É conhecida dos meus mais íntimos, a minha paixão por me “perder” em viagens. De toda a espécie: pequenas, um pouco mais longas, e ainda aquelas que, até hoje, nunca saíram da fase de projecto.
Gosto de as preparar, de gozar antecipadamente a saída, o passeio, o que vou ver. Creio que me falta um pouco a costela aventureira, e seria incapaz de me deitar à estrada sem ter a certeza sobre onde iria dormir nessa noite. Se no meu modo de estar perante os outros, pareço por vezes um pouco descuidado, apresento depois esta faceta cautelosa, o que não deixa de me intrigar. Provavelmente, será mesmo o gozo antecipado e não a cautela, e que me transforma uma viagem de 5 ou 6 dias, numa deambulação de duas ou três semanas.

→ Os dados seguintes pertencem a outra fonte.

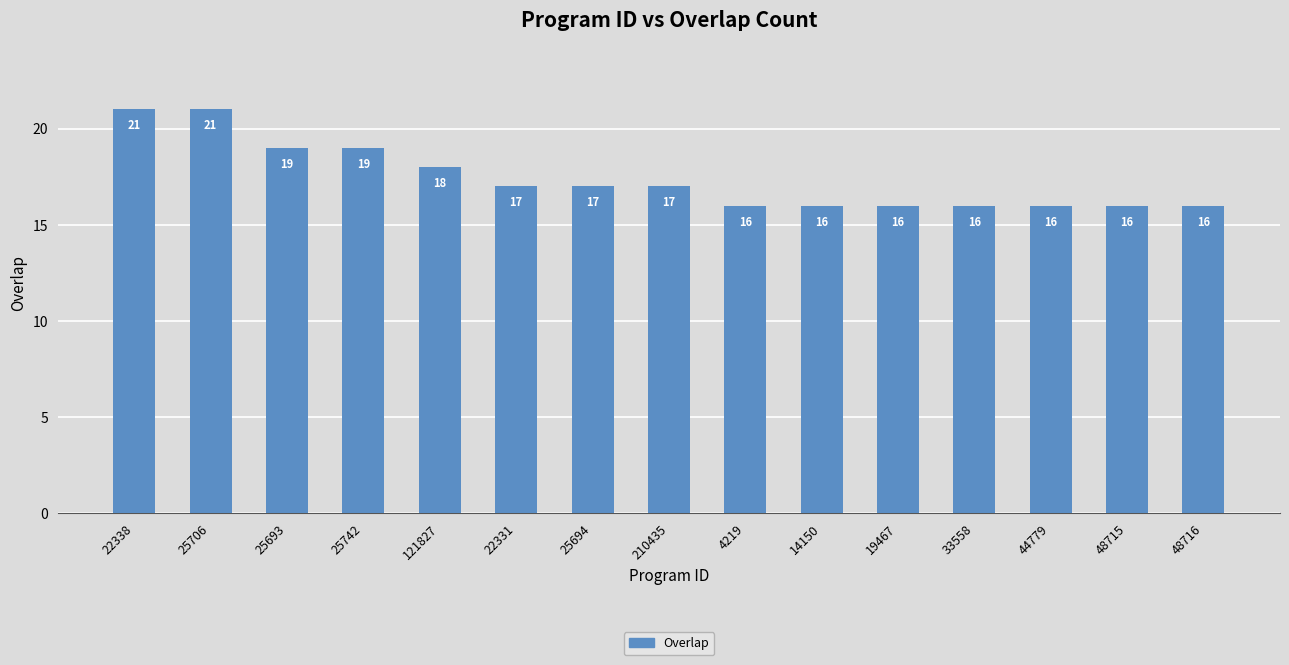

How many values are between 16 and 19?

13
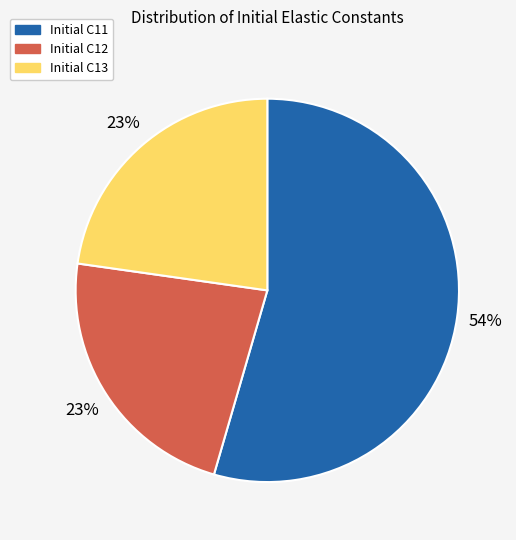

Is the sum of Initial C13 and Initial C11 greater than half?

Yes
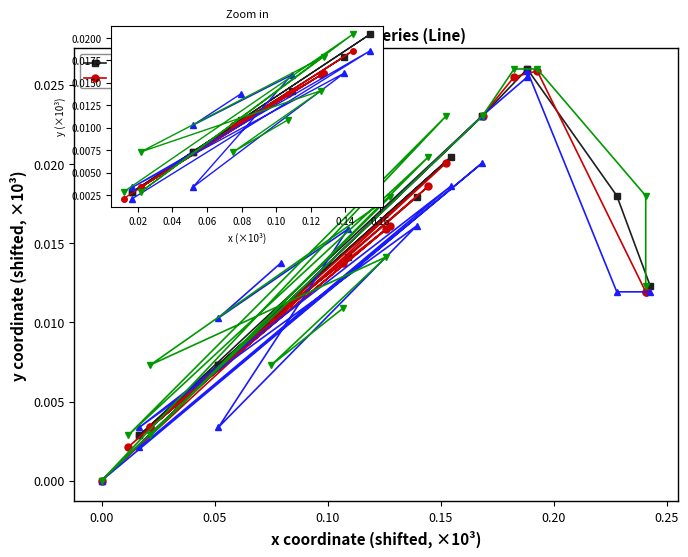

Which series has the largest total across all categories?

x0-y0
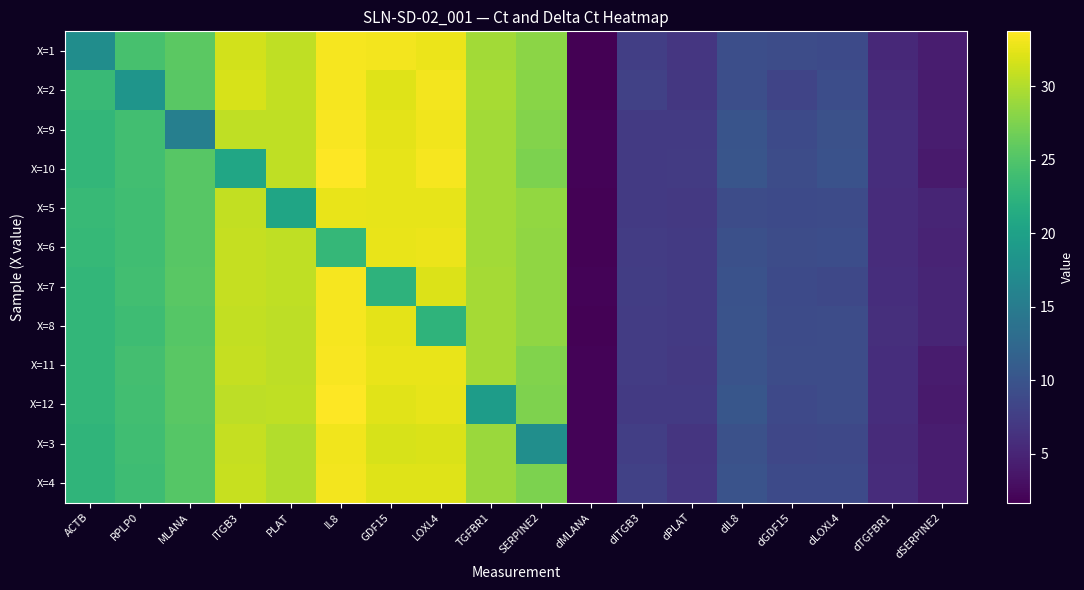

Rank the series by their maximum value, from lowest to highest.

X=5, X=6, X=3, X=4, X=1, X=7, X=8, X=2, X=11, X=9, X=10, X=12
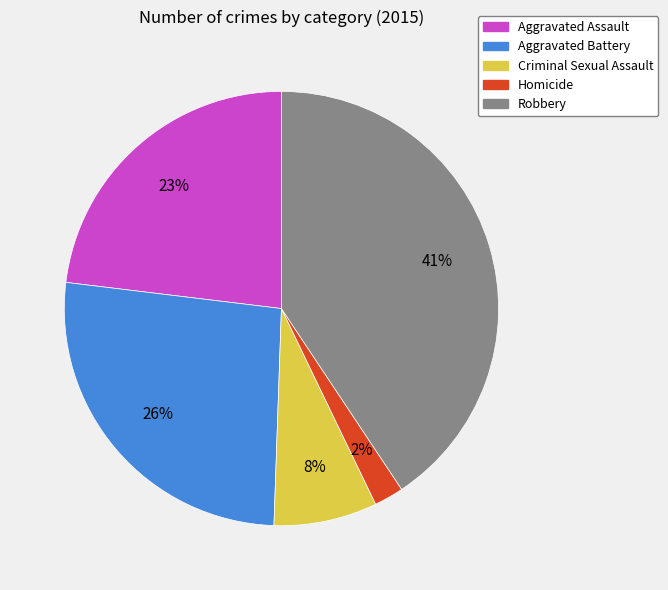

To the nearest percent, what is the combined percentage of Aggravated Assault and Criminal Sexual Assault?

31%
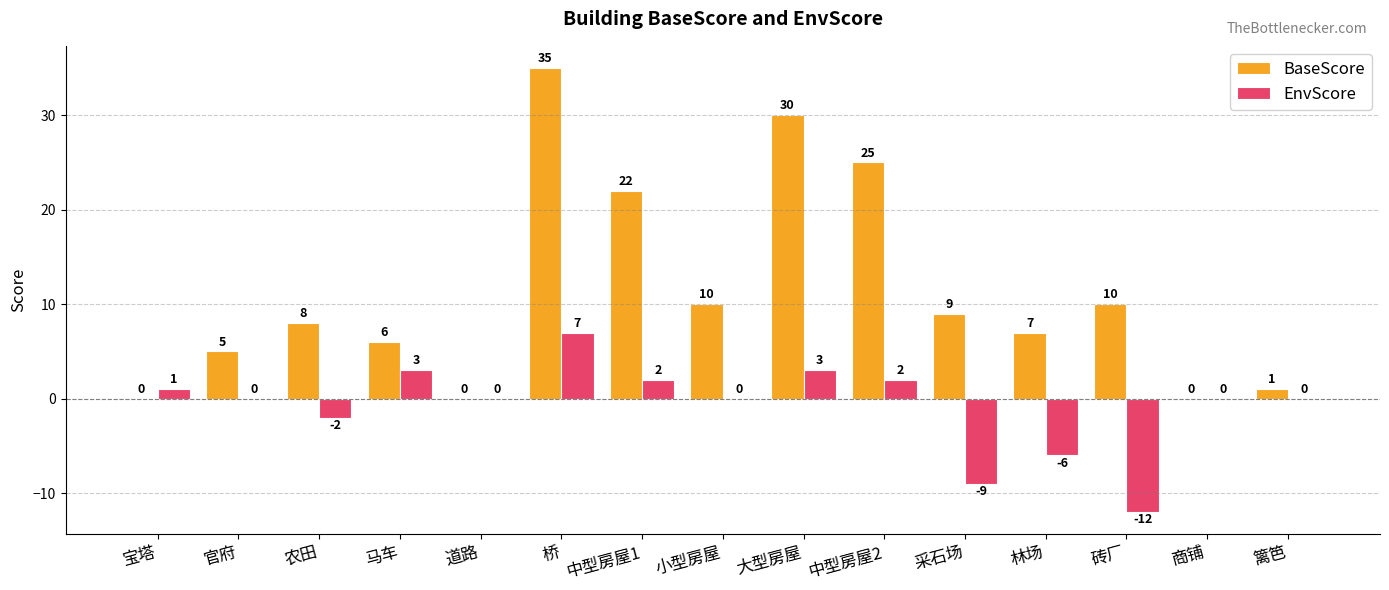

Are the bars grouped side by side (vs. stacked)?

Yes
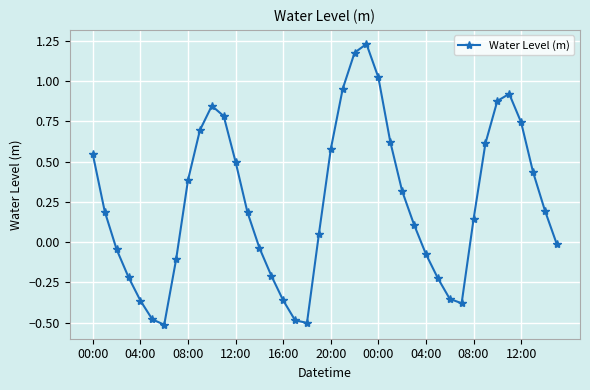

What is the sum of all values?

9.8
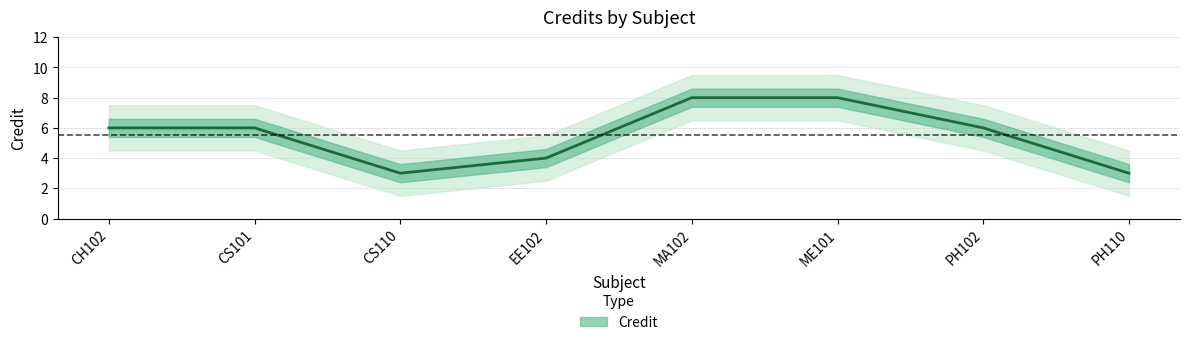

List the labels in order of value, largest first.

MA102, ME101, CH102, CS101, PH102, EE102, CS110, PH110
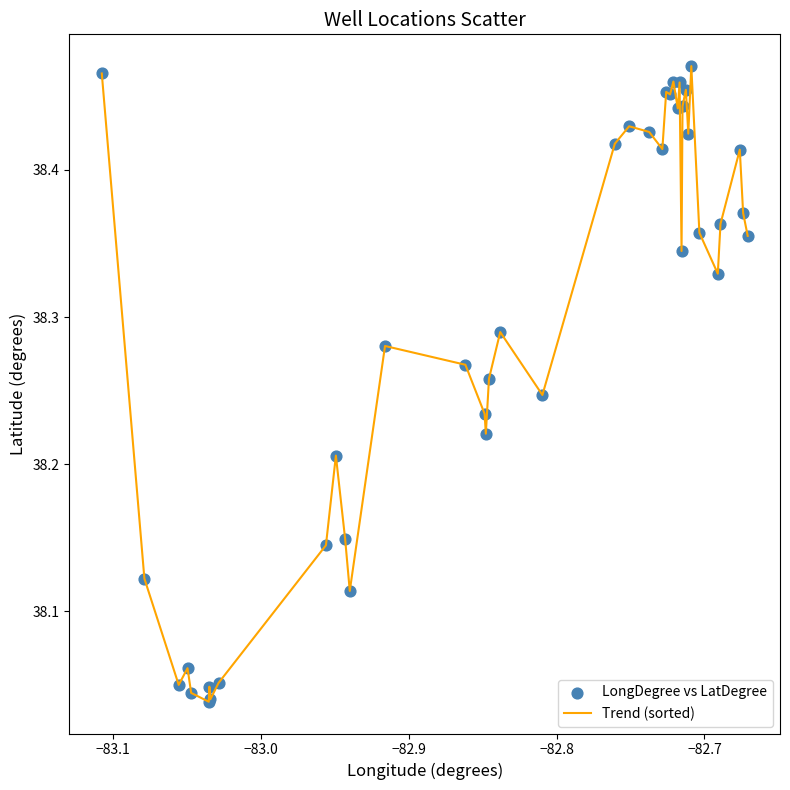

How many lines are shown in the chart?

1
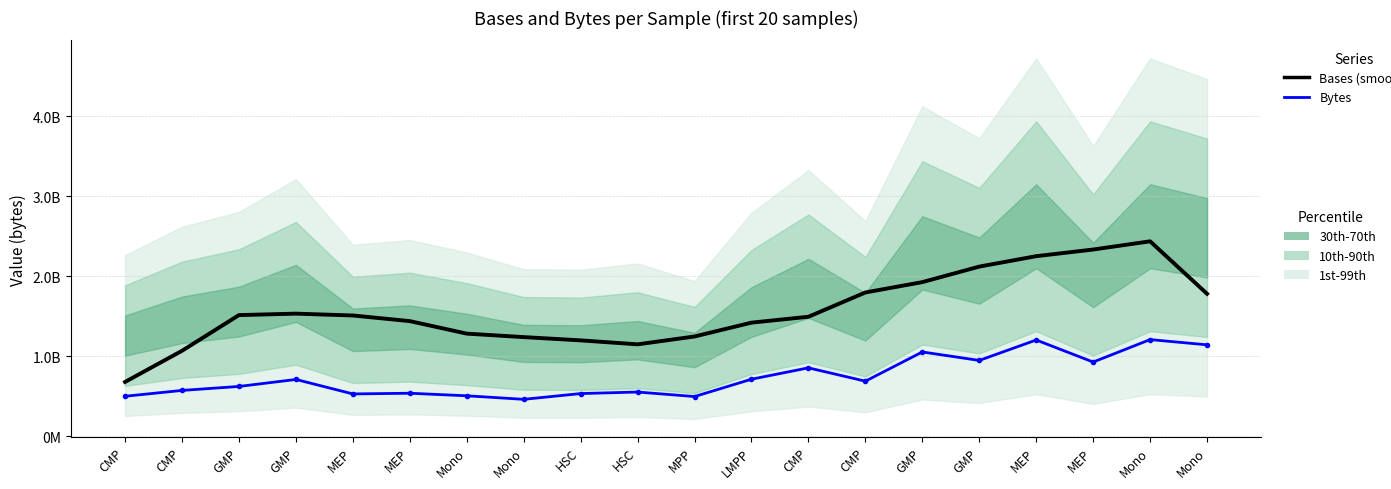

What value does the Bytes series have at Mono, to the nearest 10?

504572190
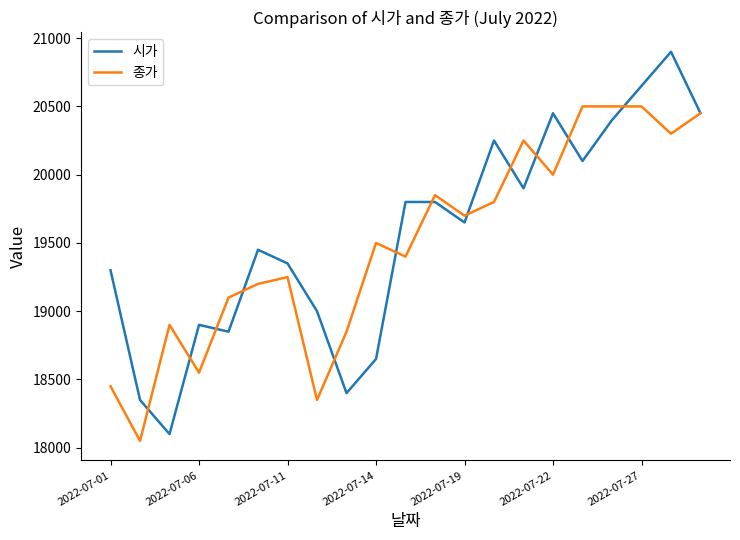

What is the greatest value displayed?

20900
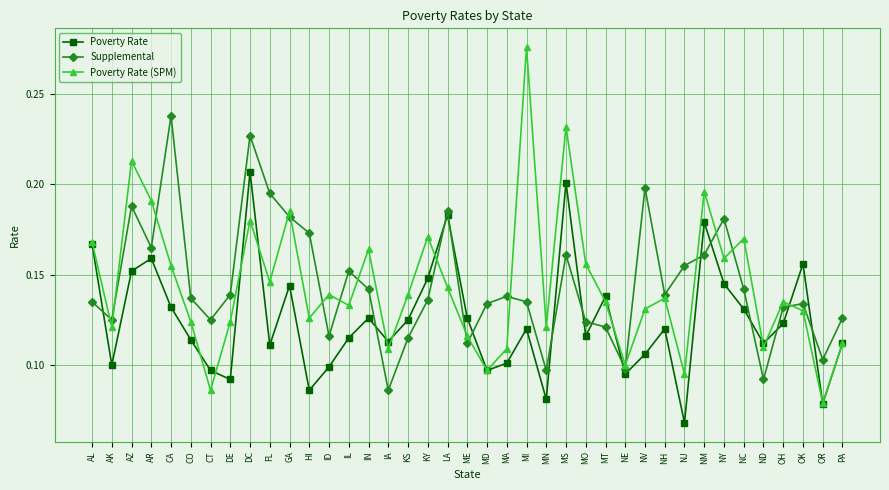

What is the label of the 33rd point from the left?

NY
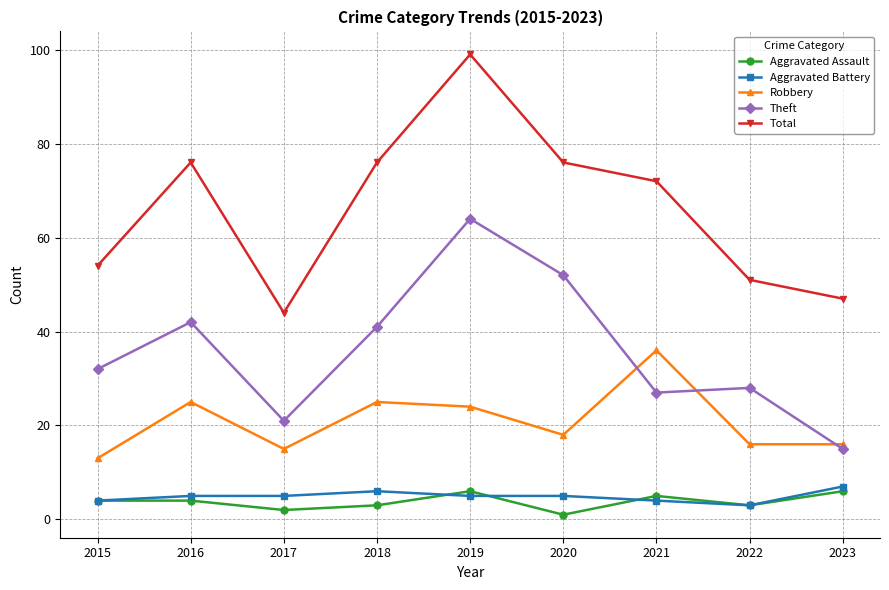

What is the difference between the second highest and minimum values in the Robbery series?

12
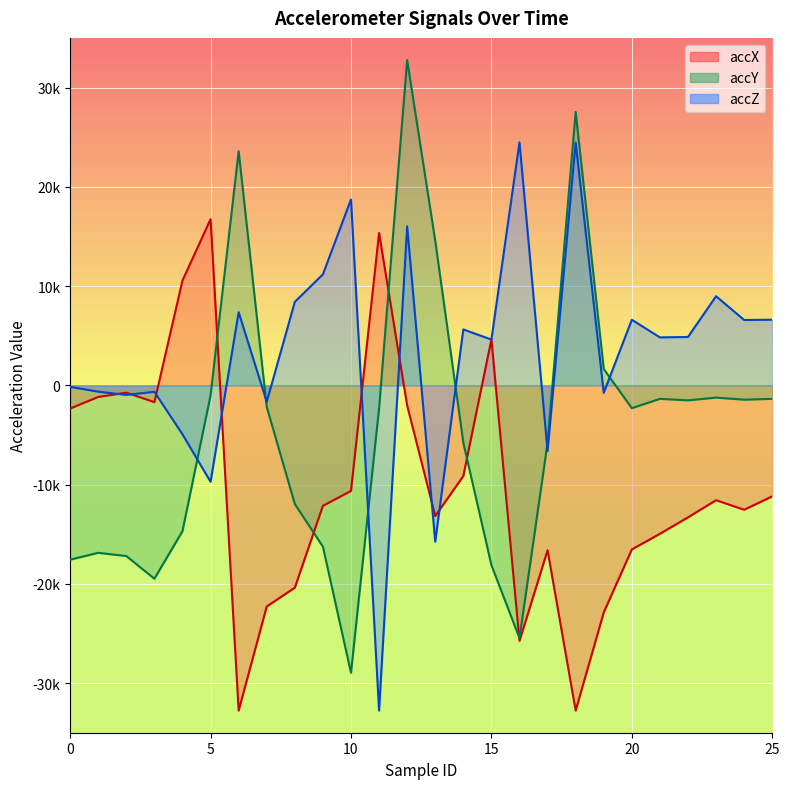

Is the value of accZ at 19 greater than the value of accY at 12?

No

Naturalmente que a concretização é mais intensa. Retém-se no olhar a paisagem, aquela luz precisa que torna o que vejo diverso do que vêem os outros, o ângulo especial que transforma o cliché turístico que é a Torre Eiffel num momento único. Sim, a partir dessa altura, aquele gigantesco “Mecanno” será para sempre só meu.
É esse facto, o dos meus momentos em cada sítio permanecerem para sempre só meus, pela simples razão de que nenhum outro olhar os verá como o meu, que fazem com que cada um seja imperecível. Por isso também, um pequeno passeio pela cidade que conheço desde sempre, pode transformar uma manhã, numa viagem diferente.
E no entanto, não creio que pudesse desfrutar completamente da magia de uma viagem se a não pudesse partilhar. Por vezes, aprecio a solidão, mas nunca nestas alturas. Gosto da partilha dos momentos, da alegria, do frisson causado por cada nova imagem ante os meus olhos, e de ver a surpresa e o encantamento reflectida nos olhos da que me acompanha.
Um dia, estava com C. no café, e contava ele da sua satisfação pela recente ida a Paris. O seu entusiasmo tornava-se quase inconcebível para quem o conhecia pouco, porque C. é quase cego. Por isso, alguém lhe fez notar a sua admiração, face às descrições pormenorizadas que fazia de tanta coisa que mal poderia ver. C. manteve-se uns segundos calado, e respondeu:
- Mas eu vou sempre com a Maria, e ela vê tudo. E vai-me descrevendo. É por isso que sei que há um maravilhoso relógio dourado sobre a entrada da Place des Vosges, indo da Rue de Birague, e gárgulas extraordinárias prontas a largarem-se das abas da Notre-Dame.
C. disse assim com toda a simplicidade, que tinha visto Paris pelos olhos apaixonados de Maria, e que, amando-a, não poderia deixar de se apaixonar pela cidade.
E o quanto aquela partilha lhe enchia e transbordava a alma.